(Stored data entries)
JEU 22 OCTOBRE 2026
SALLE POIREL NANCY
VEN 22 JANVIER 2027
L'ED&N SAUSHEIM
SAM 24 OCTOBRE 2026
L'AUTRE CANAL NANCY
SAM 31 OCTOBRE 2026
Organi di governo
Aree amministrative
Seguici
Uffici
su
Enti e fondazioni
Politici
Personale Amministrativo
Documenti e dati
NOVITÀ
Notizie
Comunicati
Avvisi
---
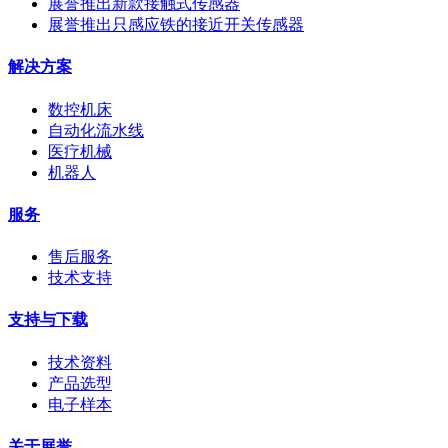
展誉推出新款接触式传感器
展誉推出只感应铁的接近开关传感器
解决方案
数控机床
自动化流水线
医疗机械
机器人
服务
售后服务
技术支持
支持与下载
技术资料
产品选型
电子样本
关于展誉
* * *
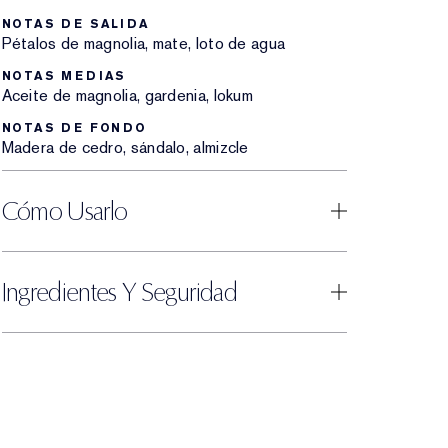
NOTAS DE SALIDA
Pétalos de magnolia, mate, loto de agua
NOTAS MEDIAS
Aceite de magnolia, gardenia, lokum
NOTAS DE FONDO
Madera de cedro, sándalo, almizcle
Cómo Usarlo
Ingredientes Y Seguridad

Your assignment: Output the lines above between the one holding "JEU 22 OCTOBRE 2026" and the one holding "Personale Amministrativo", inclusive, with nothing before or after them.

Reply:
JEU 22 OCTOBRE 2026
SALLE POIREL NANCY
VEN 22 JANVIER 2027
L'ED&N SAUSHEIM
SAM 24 OCTOBRE 2026
L'AUTRE CANAL NANCY
SAM 31 OCTOBRE 2026
Organi di governo
Aree amministrative
Seguici
Uffici
su
Enti e fondazioni
Politici
Personale Amministrativo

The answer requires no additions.